Description
SonicWall Capture Security Appliance 1000 – 6 Port – 10/100/1000Base-T, 10GBase-X – 10 Gigabit Ethernet – AES – 6 x RJ-45 – 2 Total Expansion Slots – 1U – Rack-mountableThe SonicWall Capture Security appliance™ (CSa) brings Capture Advanced Threat Protection™ (ATP) and sandboxing malware analysis to on-premises deployment scenarios for customers with compliance and policy restrictions against sending files to cloud analysis, or who prefer for all of their data to remain inside their organization. The CSa 1000 can analyze suspicious files coming from other SonicWall products to provide rapid, high accuracy detection of previously unseen threats with the customer retaining custody of their files. Additionally, the REST API functionality on the CSa opens up the benefits of this highly effective file analysis capability to threat intelligence teams, third-party security systems and any software stack that can integrate with published APIs.
The CSa uses a combination of reputation-based checks, static file analysis and SonicWall’s patented Real-Time Deep Memory Inspection™ (RTDMI) engine for dynamic analysis to ensure that it provides not only the best possible detection rate of malicious files, but also does this efficiently, in the shortest possible time. The SonicWall ecosystem of security products, already fully integrated with the cloud-delivered Capture ATP analysis, is able to enforce inline security with features such as Block Until Verdict.

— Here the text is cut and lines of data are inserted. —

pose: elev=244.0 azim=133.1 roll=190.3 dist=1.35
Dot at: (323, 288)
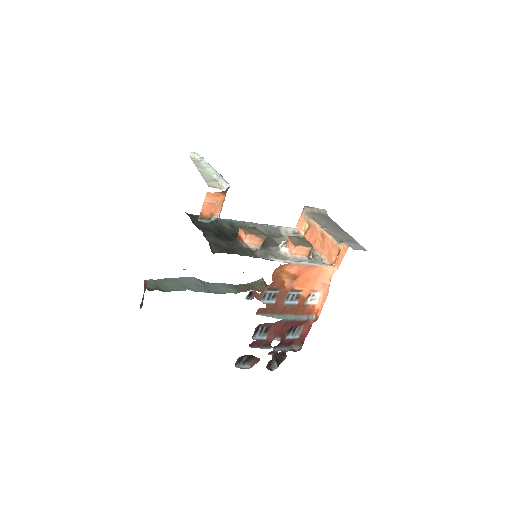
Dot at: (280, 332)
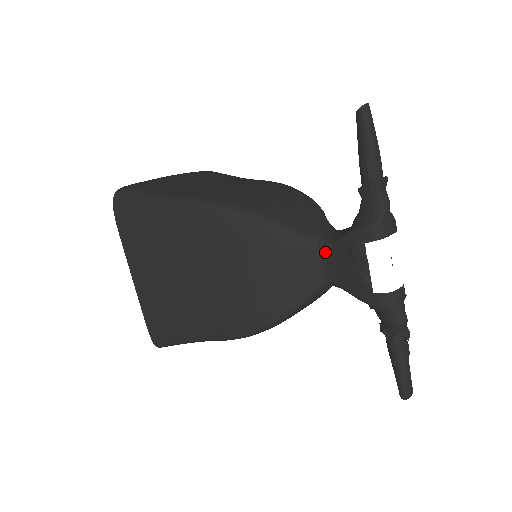
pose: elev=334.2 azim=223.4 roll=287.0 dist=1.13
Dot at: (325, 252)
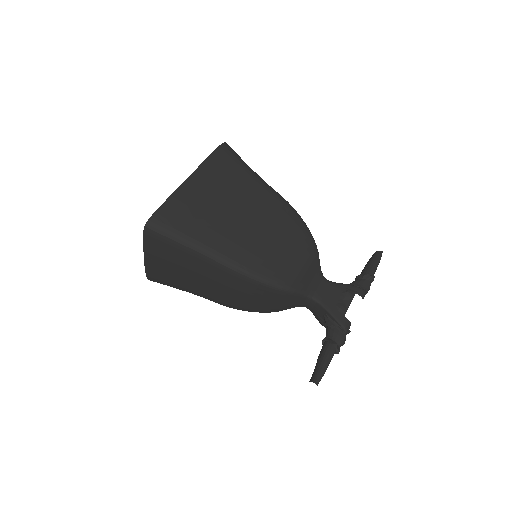
Dot at: (325, 283)
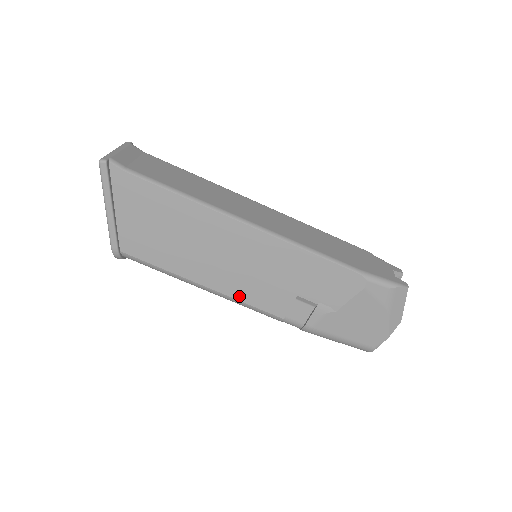
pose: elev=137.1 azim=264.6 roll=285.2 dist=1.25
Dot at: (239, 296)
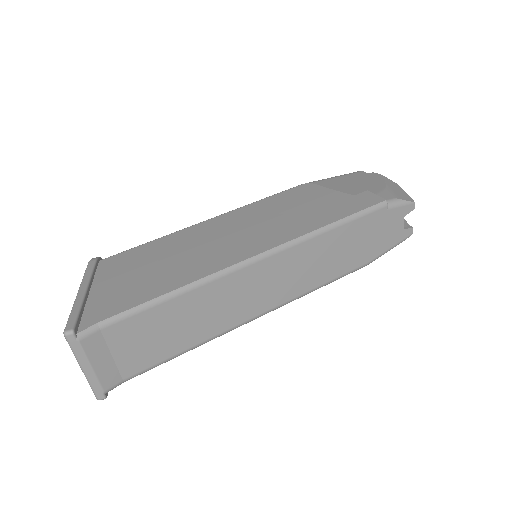
Dot at: occluded
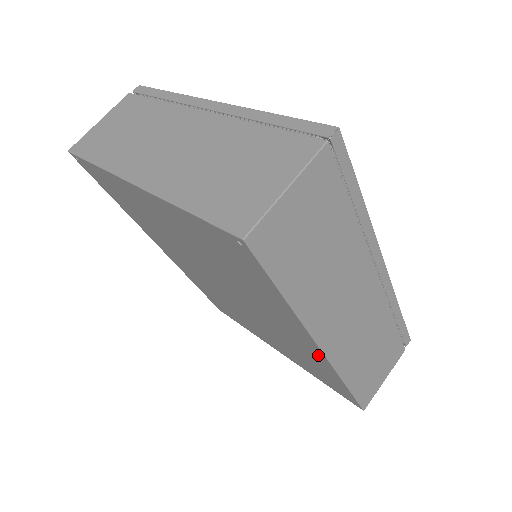
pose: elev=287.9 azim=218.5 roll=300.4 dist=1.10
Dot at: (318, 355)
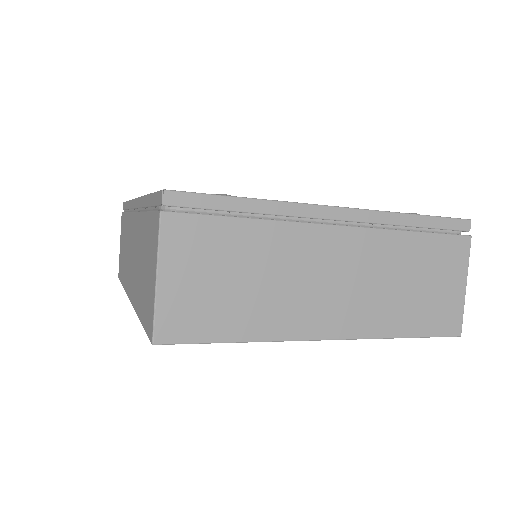
Dot at: occluded
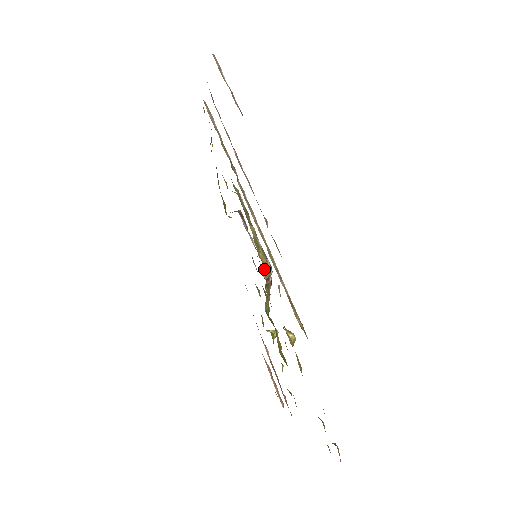
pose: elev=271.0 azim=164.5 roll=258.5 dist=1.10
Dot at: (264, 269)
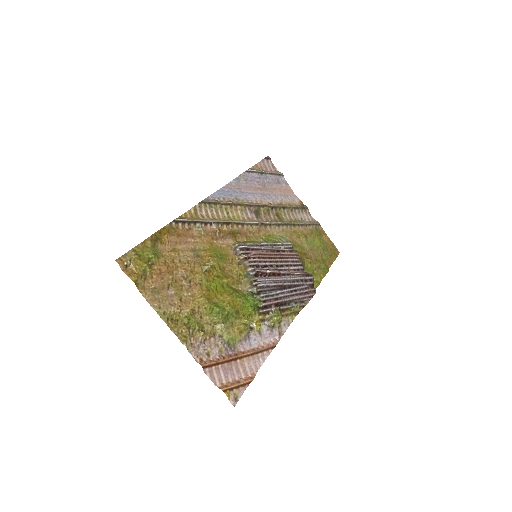
Dot at: (261, 268)
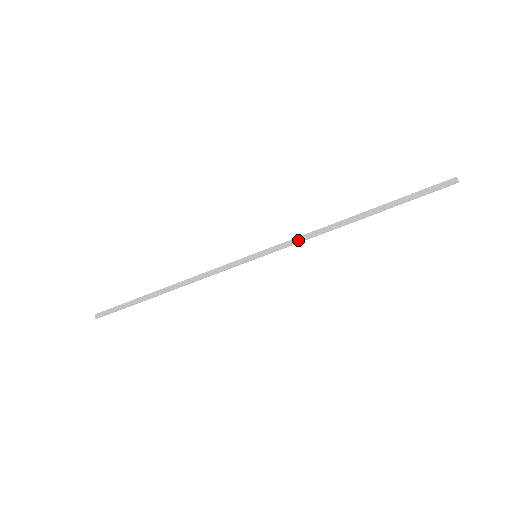
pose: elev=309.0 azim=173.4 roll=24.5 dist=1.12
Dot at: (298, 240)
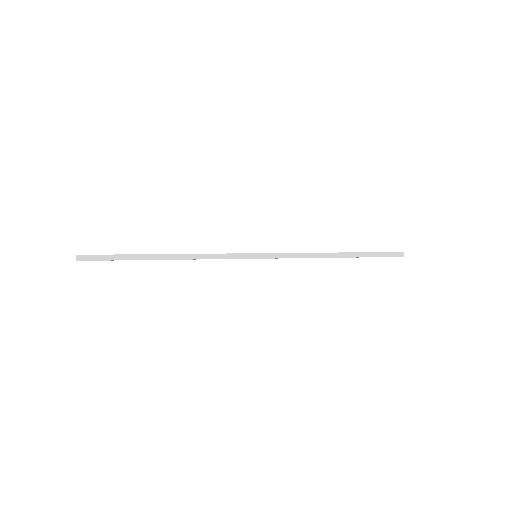
Dot at: (293, 256)
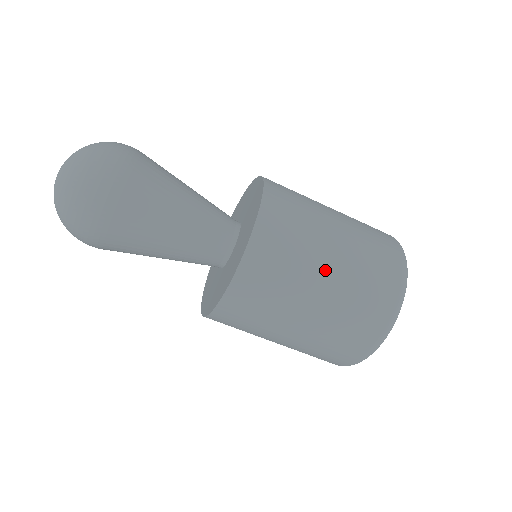
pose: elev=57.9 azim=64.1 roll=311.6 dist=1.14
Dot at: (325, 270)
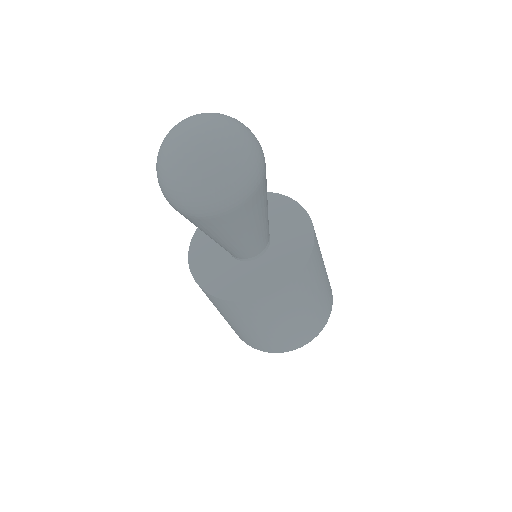
Dot at: (313, 303)
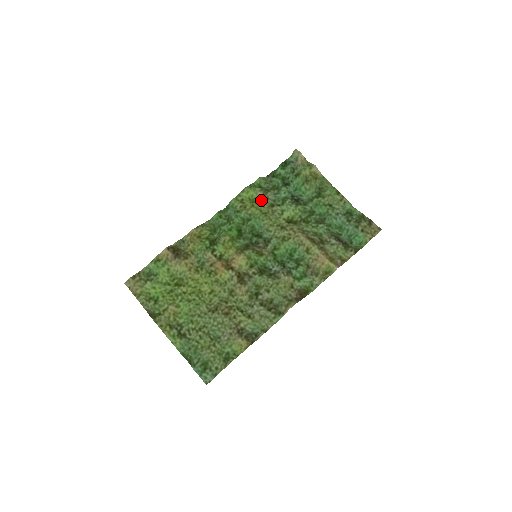
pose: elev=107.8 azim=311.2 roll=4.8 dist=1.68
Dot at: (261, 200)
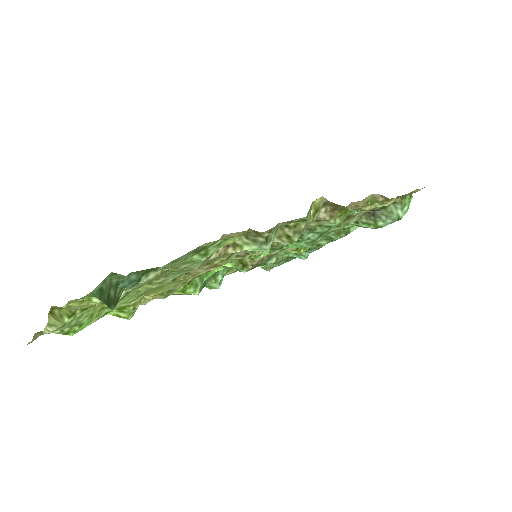
Dot at: occluded
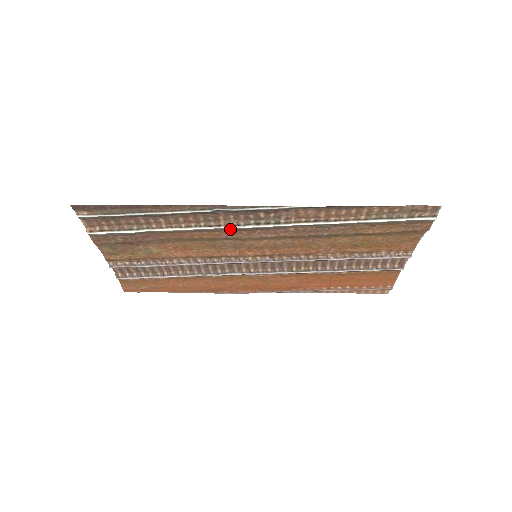
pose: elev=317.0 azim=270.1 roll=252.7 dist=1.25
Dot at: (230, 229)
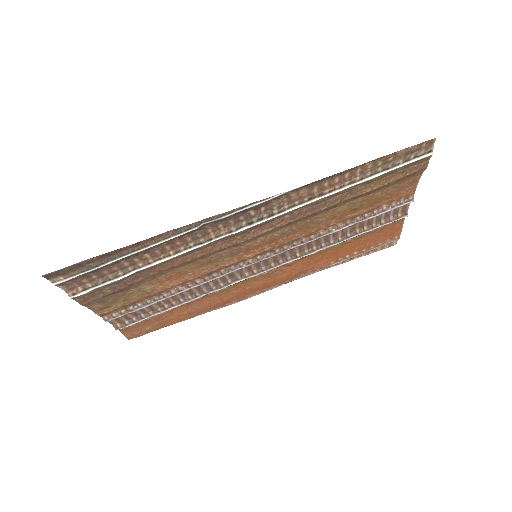
Dot at: (222, 239)
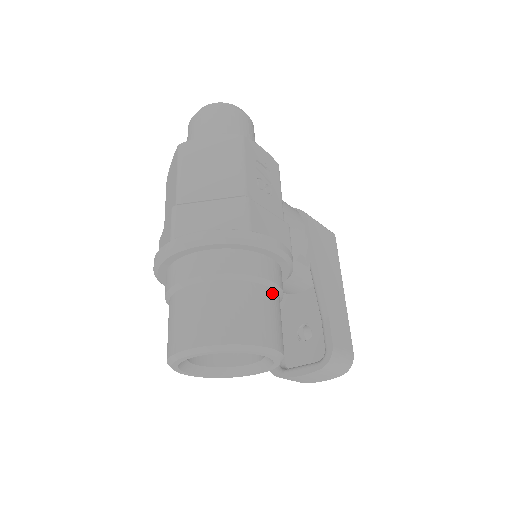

The same capabilities are supported when the SonicWall products are connected to the CSa series instead of the cloud Capture ATP.
RTDMI
SonicWall’s patent-pending Real-Time Deep Memory Inspection (RTDMI) file analysis engine is a novel method of analyzing suspicious files by monitoring the behavior of an application in memory. RTDMI can see through any obfuscation or encryption techniques that modern malware may deploy to evade network and sandbox analysis, yielding extremely high accuracy detection of attacks borne by documents, executables, archive files and a variety of other file types.
Real time protection
The combination of reputation and global intelligence checks, statics analysis and RTDMI technology operate in concert to deliver results quickly enough to enable technologies like Block Until Verdict in SonicWall products. This capability allows for a file inspection policy on the firewall to prevent suspicious files from being downloaded by the end-user until the full inspection is completed and a verdict is reached by Capture ATP or CSa.